Öğreneceğimiz çok şey var hayatta,hayata dair. Yaşadıkça öğreniyor insan hayatı. Her insan kendisi için yazılan rolleri oynuyor hayat sahnesinde. Herkesin farklı rolleri var hayata dair. Kimi başarılı rolünde,kimi acemi ya da rolleri zor, çalışmamış rolüne.
Her saniyede hızla geçiyor zaman,saatin tik tak seslerine karışıyor velhasıl!
Hayat mediveninin basamaklarını bir bir tırmanırken basamaklar yorar insanı.Her basamak insanın hayatından çalınmış bir ömür, demektir.Hızla çıkarken basamakları, ömrün geçmekte olduğunu ve telafisiz olduğunu farketmeyiz bile.
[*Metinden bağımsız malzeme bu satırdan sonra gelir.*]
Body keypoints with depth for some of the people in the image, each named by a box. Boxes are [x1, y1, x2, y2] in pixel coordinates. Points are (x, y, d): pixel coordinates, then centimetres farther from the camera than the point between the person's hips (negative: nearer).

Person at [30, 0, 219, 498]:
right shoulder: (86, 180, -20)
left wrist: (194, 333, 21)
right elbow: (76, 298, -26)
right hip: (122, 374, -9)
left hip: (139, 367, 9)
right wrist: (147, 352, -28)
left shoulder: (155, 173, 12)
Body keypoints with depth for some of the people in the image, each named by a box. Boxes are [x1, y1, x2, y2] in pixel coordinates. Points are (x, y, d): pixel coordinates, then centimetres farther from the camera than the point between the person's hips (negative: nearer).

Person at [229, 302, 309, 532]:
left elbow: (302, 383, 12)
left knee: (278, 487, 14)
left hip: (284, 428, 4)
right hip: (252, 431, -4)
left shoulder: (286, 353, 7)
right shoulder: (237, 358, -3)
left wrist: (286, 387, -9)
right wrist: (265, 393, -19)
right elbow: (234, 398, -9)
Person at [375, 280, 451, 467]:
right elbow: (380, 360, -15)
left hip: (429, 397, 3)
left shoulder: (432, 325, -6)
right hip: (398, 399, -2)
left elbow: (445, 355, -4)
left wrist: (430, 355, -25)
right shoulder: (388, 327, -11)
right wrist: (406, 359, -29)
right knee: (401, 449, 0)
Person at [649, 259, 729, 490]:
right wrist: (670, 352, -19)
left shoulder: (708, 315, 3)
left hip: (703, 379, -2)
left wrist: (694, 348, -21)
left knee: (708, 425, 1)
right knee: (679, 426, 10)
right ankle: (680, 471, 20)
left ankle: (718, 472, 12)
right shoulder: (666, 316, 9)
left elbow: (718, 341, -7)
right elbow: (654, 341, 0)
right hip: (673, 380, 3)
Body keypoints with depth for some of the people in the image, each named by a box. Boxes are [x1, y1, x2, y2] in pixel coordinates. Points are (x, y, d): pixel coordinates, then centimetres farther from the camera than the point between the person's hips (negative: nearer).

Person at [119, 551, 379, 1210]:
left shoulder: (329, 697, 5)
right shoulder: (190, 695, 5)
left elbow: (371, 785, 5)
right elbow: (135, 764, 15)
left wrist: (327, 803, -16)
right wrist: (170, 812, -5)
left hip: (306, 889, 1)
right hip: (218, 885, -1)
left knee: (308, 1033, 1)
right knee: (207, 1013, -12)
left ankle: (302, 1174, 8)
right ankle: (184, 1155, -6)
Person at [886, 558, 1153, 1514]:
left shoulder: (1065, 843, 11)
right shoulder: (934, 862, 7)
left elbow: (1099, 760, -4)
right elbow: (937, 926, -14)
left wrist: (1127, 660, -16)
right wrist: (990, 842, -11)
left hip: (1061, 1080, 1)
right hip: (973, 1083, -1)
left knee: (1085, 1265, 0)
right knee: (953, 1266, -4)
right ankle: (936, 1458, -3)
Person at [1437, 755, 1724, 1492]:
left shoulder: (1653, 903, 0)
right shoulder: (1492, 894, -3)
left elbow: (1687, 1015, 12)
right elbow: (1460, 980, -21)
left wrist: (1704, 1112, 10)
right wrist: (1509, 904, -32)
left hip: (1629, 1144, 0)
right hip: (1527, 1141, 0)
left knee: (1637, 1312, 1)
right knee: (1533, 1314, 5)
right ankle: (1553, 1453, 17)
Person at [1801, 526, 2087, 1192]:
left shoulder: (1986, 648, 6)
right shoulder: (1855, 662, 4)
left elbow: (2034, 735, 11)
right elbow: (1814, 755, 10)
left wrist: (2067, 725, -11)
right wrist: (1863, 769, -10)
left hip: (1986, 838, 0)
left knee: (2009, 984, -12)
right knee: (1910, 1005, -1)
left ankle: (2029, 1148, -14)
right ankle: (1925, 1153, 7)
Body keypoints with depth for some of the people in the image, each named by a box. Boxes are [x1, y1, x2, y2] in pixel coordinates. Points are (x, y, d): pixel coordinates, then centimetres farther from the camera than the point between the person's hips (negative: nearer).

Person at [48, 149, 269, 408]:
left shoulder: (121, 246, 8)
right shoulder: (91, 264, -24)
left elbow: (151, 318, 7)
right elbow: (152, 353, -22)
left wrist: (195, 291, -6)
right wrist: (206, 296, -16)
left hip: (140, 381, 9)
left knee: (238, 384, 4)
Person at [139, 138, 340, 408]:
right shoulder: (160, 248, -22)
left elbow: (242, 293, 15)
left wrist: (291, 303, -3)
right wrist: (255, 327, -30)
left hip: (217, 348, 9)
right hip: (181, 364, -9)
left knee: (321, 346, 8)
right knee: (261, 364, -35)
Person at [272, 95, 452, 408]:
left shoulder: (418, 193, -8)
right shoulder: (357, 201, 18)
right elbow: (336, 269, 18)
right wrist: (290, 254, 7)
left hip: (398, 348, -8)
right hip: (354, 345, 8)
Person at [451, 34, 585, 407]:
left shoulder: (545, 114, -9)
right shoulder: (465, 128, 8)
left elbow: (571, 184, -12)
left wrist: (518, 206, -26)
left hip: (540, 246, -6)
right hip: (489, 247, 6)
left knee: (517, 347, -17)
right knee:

Hoyratça yaşadık hayatı, Kalpler kırıldı tamiri imkansız.Yaşadığımız hayal kırıklıkları ile üzüldük, yıprattık bedenimizi. Tükenmişlerde Yaradana sığınmak en son çare oldu her zaman.Fakat hayattaki süprizler,yalnız olmadığımızı hatırlattı bize hayat sahnesinde.
Hayatın gerçeğine varamadık hiçbir zaman.Kaptırdık kendimizi koşuşturmalara.Çok şükür ki hayat girdabında kaybolacakken bir el uzandı ötelerden, esirgeyen ve bağışlayan sıfatıyla.
Bir aşk kadar zehirli,bir orospu kadar güzel.
Zina yatakları kadar akıcı,terkedilişler kadar hüzünlü.
Sabah serinlikleri; yeni bir aşkın haberlerini getiren
eski yunan ilahelerinin bağbozumu rengi solukları kadar ürpertici.
Öğlen güneşleri; üzüm salkımları kadar sıcak.